Starting at the first row and ending at the row that contains "order: Cladophorales", both included, arrange the rows as a two-column CSV with the headers field and value. Use one line per row and put each entry in double quotes, with any line breaks replaced by spaces.

** Material shown **

* Start *

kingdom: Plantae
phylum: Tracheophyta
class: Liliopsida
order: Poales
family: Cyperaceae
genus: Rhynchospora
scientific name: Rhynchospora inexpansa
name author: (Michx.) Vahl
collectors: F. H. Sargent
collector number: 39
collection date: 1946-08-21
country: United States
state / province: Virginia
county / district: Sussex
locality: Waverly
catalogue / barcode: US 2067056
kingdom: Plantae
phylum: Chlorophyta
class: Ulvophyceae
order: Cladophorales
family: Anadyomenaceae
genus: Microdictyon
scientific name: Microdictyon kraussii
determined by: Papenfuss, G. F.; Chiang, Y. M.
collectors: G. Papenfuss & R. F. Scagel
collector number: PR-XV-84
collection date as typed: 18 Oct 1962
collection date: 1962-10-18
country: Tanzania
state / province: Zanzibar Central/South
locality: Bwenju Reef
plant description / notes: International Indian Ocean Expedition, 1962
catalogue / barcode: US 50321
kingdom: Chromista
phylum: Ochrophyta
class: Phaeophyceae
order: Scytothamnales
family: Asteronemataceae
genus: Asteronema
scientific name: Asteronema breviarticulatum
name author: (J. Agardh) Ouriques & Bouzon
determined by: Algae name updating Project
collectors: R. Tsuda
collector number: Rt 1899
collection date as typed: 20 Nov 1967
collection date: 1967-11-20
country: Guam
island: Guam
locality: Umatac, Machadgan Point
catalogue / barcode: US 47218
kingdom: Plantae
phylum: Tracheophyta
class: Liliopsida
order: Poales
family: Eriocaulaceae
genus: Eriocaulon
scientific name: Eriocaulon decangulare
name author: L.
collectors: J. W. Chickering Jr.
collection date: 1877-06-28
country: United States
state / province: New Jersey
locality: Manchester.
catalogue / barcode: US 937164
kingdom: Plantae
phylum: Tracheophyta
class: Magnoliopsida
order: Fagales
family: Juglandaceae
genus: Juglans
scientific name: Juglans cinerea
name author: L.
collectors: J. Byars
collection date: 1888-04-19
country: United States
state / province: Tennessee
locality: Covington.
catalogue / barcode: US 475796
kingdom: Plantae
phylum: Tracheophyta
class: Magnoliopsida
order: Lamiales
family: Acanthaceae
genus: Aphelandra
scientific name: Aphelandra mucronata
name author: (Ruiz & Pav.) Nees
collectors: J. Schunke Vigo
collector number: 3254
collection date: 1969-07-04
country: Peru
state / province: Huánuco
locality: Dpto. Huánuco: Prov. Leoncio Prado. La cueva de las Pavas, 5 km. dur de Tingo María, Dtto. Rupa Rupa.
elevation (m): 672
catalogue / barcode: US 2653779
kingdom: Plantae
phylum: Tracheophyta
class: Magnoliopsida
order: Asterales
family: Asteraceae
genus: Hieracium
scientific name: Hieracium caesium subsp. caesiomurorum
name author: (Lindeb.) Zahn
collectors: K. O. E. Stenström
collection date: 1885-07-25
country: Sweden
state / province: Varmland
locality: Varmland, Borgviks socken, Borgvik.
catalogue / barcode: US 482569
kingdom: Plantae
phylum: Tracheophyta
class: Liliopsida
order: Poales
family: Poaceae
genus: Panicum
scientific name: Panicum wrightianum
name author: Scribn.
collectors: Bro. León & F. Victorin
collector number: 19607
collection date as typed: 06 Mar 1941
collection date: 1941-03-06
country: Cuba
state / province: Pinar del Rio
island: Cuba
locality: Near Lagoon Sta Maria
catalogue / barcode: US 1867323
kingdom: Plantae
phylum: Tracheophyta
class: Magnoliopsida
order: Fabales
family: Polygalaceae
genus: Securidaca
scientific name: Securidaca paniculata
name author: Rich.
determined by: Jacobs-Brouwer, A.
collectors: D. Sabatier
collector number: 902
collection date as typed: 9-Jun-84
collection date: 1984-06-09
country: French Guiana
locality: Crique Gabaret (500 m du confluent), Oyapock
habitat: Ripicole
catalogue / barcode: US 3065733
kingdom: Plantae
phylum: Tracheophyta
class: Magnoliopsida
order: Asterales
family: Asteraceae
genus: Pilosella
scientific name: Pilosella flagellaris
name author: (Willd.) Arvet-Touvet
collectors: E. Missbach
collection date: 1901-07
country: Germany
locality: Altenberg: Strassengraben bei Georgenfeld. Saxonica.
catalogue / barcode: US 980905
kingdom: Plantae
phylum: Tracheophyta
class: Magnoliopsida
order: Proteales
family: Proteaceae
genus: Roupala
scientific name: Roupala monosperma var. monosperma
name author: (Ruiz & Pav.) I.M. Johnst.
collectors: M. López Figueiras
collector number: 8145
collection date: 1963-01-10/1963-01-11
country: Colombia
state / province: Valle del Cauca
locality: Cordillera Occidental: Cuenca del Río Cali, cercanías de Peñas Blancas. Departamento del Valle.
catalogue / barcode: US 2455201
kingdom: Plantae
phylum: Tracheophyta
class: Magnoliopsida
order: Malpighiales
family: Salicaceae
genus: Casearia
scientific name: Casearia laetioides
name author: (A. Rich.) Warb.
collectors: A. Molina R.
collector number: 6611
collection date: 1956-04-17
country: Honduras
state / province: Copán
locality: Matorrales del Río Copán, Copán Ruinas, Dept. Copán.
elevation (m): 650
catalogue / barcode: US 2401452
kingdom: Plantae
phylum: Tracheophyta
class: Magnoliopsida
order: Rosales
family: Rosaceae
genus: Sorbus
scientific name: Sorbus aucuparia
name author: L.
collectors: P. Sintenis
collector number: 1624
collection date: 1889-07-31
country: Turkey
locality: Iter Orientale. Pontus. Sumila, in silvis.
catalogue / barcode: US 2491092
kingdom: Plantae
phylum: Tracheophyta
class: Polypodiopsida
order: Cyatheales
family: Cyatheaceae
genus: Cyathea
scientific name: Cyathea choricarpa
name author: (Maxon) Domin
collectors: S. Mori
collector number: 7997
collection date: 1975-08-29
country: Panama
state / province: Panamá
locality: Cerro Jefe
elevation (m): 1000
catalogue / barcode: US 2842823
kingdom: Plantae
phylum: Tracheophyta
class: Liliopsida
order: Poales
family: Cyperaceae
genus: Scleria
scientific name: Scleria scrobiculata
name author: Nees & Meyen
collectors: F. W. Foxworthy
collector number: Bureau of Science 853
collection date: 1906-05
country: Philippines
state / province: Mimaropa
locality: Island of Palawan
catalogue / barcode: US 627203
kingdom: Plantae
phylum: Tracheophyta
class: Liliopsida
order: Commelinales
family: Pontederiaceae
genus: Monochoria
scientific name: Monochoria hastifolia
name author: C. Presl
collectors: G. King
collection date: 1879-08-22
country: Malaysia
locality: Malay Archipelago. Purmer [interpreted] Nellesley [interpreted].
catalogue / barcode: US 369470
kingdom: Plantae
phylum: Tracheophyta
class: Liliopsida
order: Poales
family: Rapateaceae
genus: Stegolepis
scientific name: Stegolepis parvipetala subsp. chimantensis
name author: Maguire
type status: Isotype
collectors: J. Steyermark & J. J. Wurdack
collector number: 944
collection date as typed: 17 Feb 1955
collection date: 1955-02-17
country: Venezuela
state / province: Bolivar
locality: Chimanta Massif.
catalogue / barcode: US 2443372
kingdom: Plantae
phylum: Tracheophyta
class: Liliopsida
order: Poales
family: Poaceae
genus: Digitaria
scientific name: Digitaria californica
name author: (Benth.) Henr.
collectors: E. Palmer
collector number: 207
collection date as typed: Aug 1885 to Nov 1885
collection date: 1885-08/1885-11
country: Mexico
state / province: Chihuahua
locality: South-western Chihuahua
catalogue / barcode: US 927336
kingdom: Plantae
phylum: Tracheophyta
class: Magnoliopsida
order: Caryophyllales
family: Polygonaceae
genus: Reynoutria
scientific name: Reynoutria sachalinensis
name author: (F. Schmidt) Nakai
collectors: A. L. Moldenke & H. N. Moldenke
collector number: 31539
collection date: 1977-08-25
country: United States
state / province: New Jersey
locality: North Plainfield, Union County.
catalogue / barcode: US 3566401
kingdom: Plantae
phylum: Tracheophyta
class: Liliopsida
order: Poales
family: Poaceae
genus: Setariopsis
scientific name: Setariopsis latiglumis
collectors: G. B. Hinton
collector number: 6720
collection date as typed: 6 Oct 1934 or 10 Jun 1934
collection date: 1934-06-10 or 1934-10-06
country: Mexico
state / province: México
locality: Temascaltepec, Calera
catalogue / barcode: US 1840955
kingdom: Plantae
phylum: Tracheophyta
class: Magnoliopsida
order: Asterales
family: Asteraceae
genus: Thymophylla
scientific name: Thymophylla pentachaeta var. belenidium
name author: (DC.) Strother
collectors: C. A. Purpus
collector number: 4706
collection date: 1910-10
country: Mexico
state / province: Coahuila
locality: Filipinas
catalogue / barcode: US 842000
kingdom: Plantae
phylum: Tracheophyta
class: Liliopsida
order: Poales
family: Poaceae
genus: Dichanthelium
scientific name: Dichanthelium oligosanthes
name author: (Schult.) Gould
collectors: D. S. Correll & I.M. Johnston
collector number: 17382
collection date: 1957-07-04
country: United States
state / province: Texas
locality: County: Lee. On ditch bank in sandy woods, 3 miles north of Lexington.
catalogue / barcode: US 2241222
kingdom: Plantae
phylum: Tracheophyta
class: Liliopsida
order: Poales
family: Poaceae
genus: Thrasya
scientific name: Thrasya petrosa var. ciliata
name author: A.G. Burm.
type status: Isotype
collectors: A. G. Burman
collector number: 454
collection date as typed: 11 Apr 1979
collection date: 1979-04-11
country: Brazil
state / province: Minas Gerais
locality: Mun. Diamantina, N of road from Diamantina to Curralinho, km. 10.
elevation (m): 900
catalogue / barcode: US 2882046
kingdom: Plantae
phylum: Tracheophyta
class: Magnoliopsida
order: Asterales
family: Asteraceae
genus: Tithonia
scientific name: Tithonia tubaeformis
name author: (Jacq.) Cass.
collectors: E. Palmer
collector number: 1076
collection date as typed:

* End *

** Completed task **
field,value
"kingdom:","Plantae"
"phylum:","Tracheophyta"
"class:","Liliopsida"
"order:","Poales"
"family:","Cyperaceae"
"genus:","Rhynchospora"
"scientific name:","Rhynchospora inexpansa"
"name author:","(Michx.) Vahl"
"collectors:","F. H. Sargent"
"collector number:","39"
"collection date:","1946-08-21"
"country:","United States"
"state / province:","Virginia"
"county / district:","Sussex"
"locality:","Waverly"
"catalogue / barcode:","US 2067056"
"kingdom:","Plantae"
"phylum:","Chlorophyta"
"class:","Ulvophyceae"
"order:","Cladophorales"